Laliberte also observed Murphy’s strong belief in “the nature of poetry.”
“He considered himself to be a restorer of the value of structured poetry — with meter, rhyme and assonance — the classic elements,” working “assiduously” at his craft.
It was Richard Wilbur, he says, who “persuaded Tim to start writing devotional poems, explaining that this was a largely abandoned area of poetry,” and that most contemporary poetry was debased.
His later works, Laliberte says, were Holy Spirit-inspired, according to Murphy.
“Pope John Paul II came to him in a dream and basically told him that he was beloved of God, and that he loved Tim,” he says. “He was also an extraordinarily good raconteur — he gave the most interesting, animated stories,” though “you had to learn to listen a lot because he did most of the talking.”
Laliberte observed two sides of Murphy that seemed prominent: “the vulnerable, wounded side, and the very competent, survivalist, upbeat, enthusiastic” side, noting that he was a man “absolutely determined to live, and who really wanted to live for God.”
Last editor
Canadian poet Catherine Chandler was among a small group of writers who stayed in touch with Murphy online, and whom he called his “dear ones.” His request that Chandler edit his last collection came through email on Mother’s Day in 2018, a little over a month before his death.
His work was “spiraling out of control,” he’d noted, and he wasn’t lucid enough to complete the edits himself. “I’ve been summoning up the courage to ask for several weeks now. Please help me. Tim.”
Having just dreamt about him the night before, Chandler recalls, “Right away, I said, ‘Yes.’”
At that point, the refinement of Murphy’s work became a priority.
“He was so prolific, and up until that May, he was very optimistic,” Chandler says. “He was still making plans to go hunting with Steve and do other projects. He believed he had at least eight months more to live.”
Chandler wanted his last collection to be as perfect as possible, she says, but the writer was no longer there to consult.

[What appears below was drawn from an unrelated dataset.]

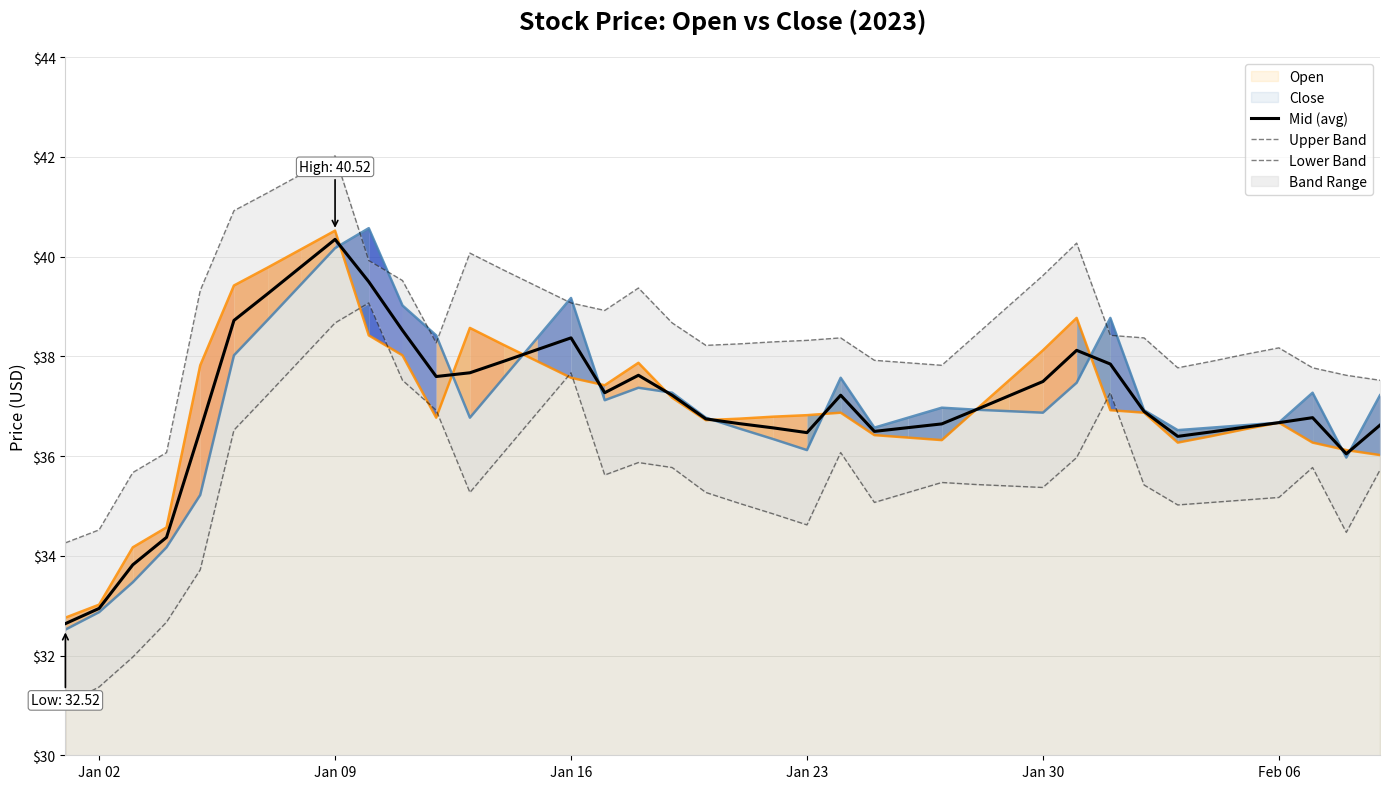

True or false: Open and Upper Band intersect in this chart.

False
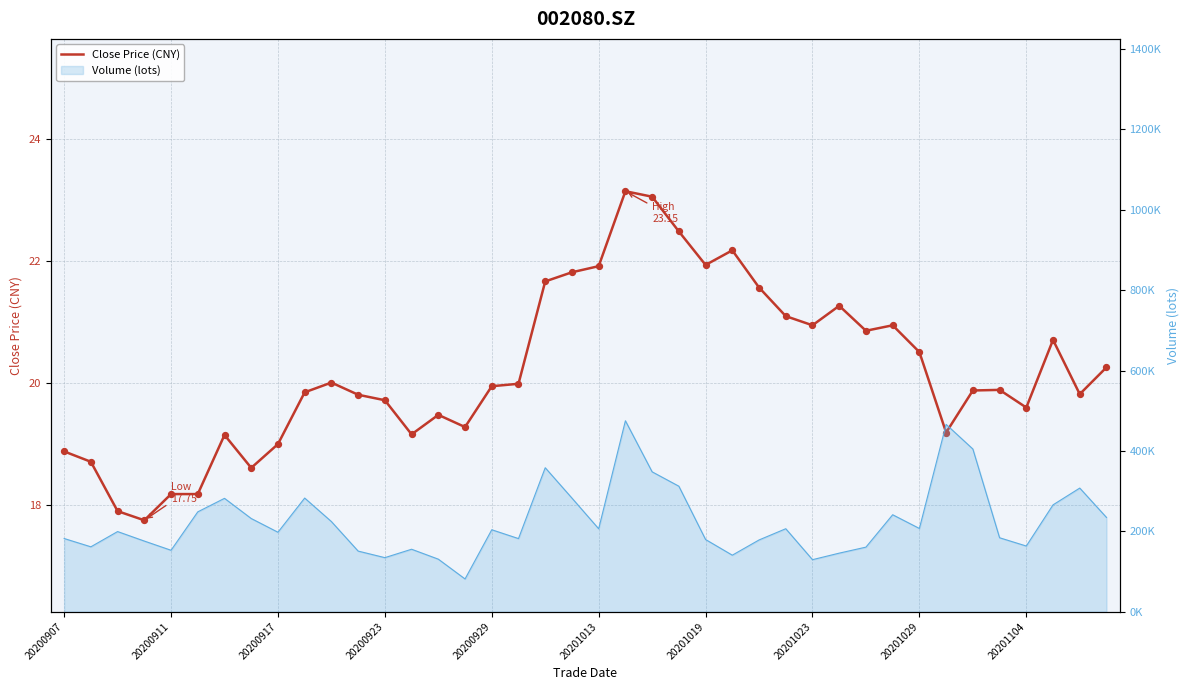

What is the change in value from 20200911 to 28?

+2.2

Finally, with the help of a proofreader, Julie Sih, she completed the editing by the end of September and sent it off to North Dakota for final edits.
In an editor’s note at the beginning of “Last Poems,” Chandler writes, “In his unmistakable voice, and often in stark language almost too painful to read, Tim chronicles his physical, spiritual and emotional life during his final months…”

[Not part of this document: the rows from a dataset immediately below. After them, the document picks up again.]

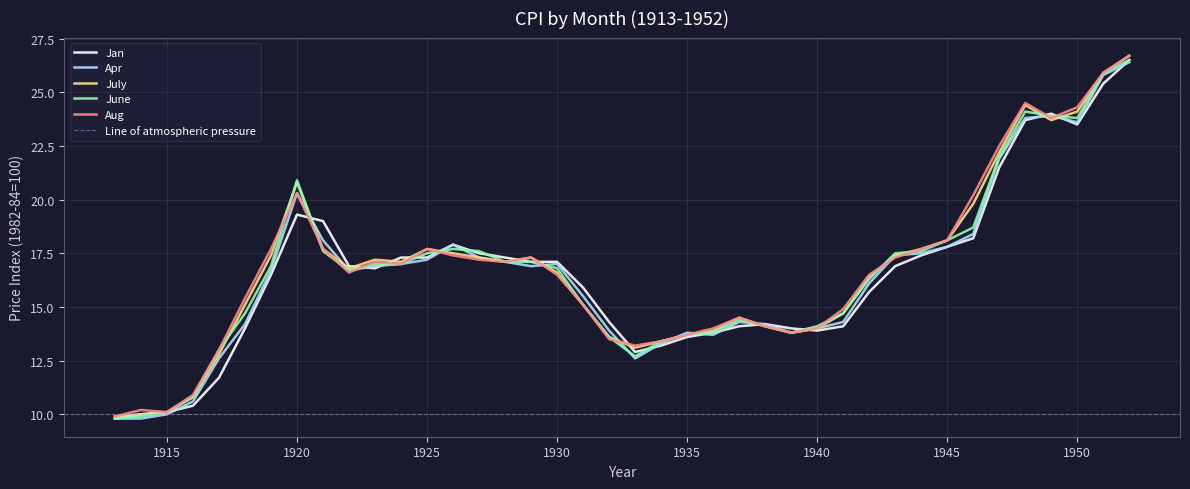

At which label does Apr reach its peak?

1952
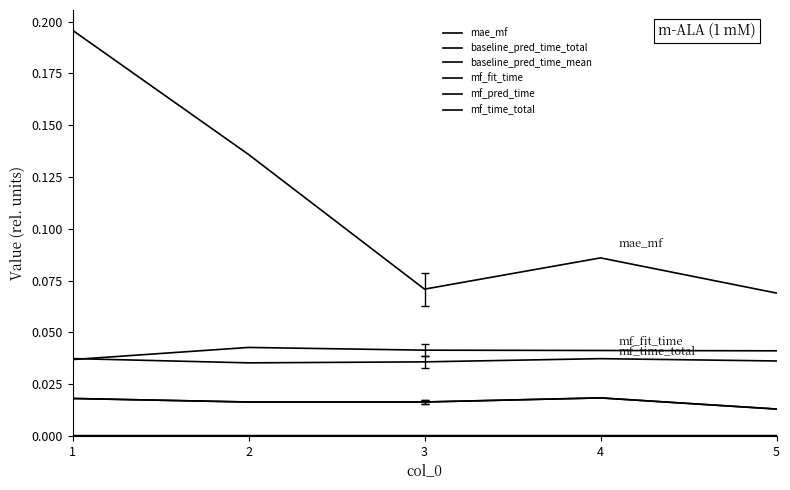

Which series has the largest range (max minus min)?

mae_mf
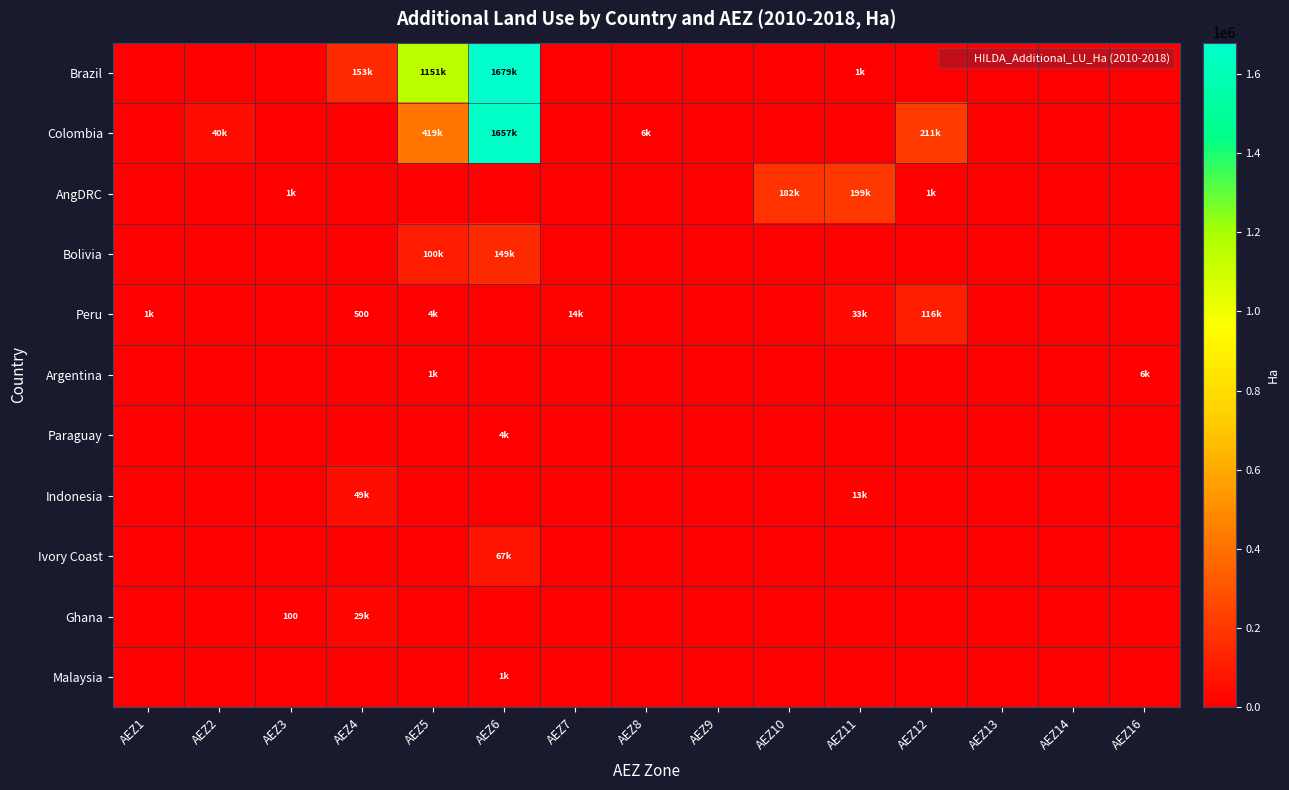

Which series changed the most between AEZ3 and AEZ13?

AngDRC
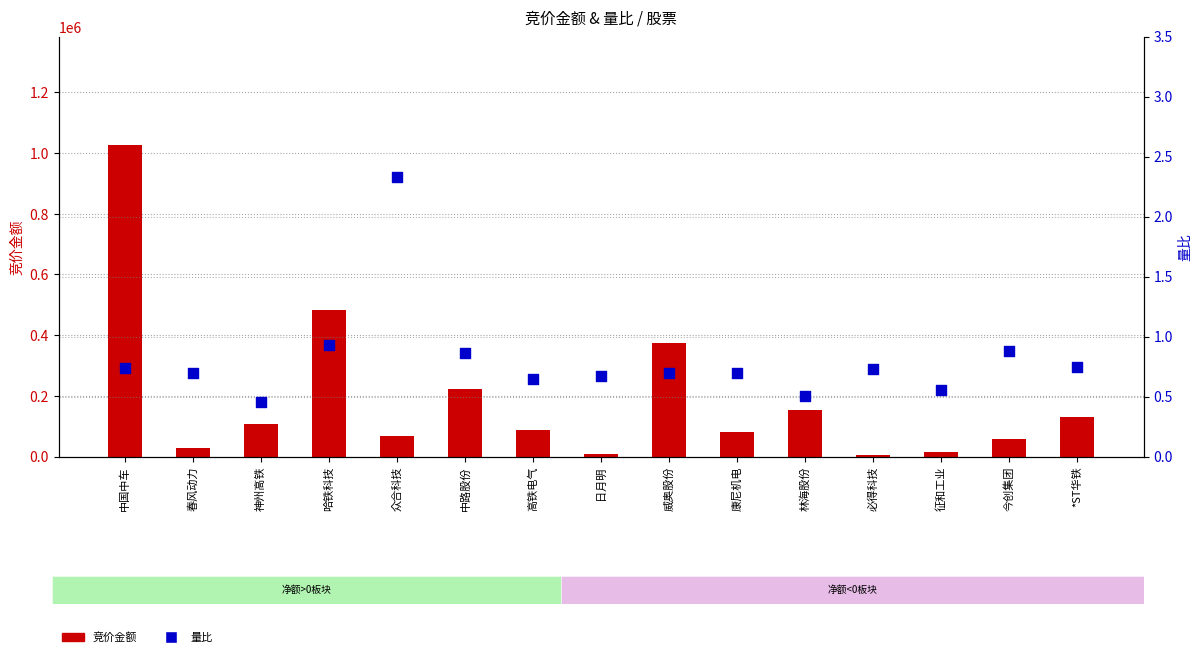

At which category is the sum across all series the highest?

中国中车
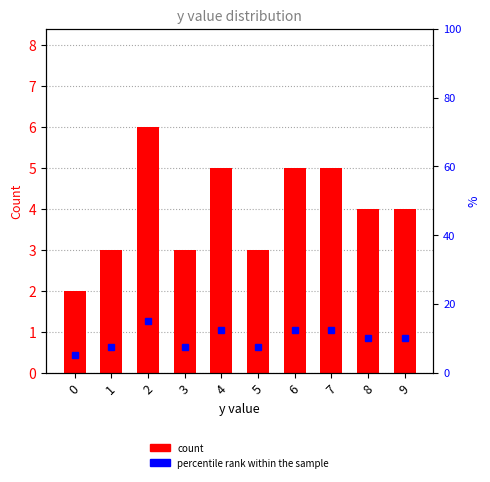

What is the difference between the second highest and second lowest values in the count per y value series?

2.0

The faithful will appreciate his devotional works, she says, but the more secular will also enjoy themes that include hunting, sailing and Murphy’s observation of landscape.
“I miss him very much,” Chandler says. “It’s like a light has gone out somewhere. The poetry world has lost a brilliant poet and a very fine person.”
Scheduled to be released June 30, “Last Poems” will be available for purchase through www.ndsupress.org, Baker & Taylor, Amazon and many independent bookstores.
[For the sake of having a repository for my newspaper columns and articles, I reprint them here, with permission, a week after their run date. The preceding ran in The Forum newspaper on May 14, 2021.]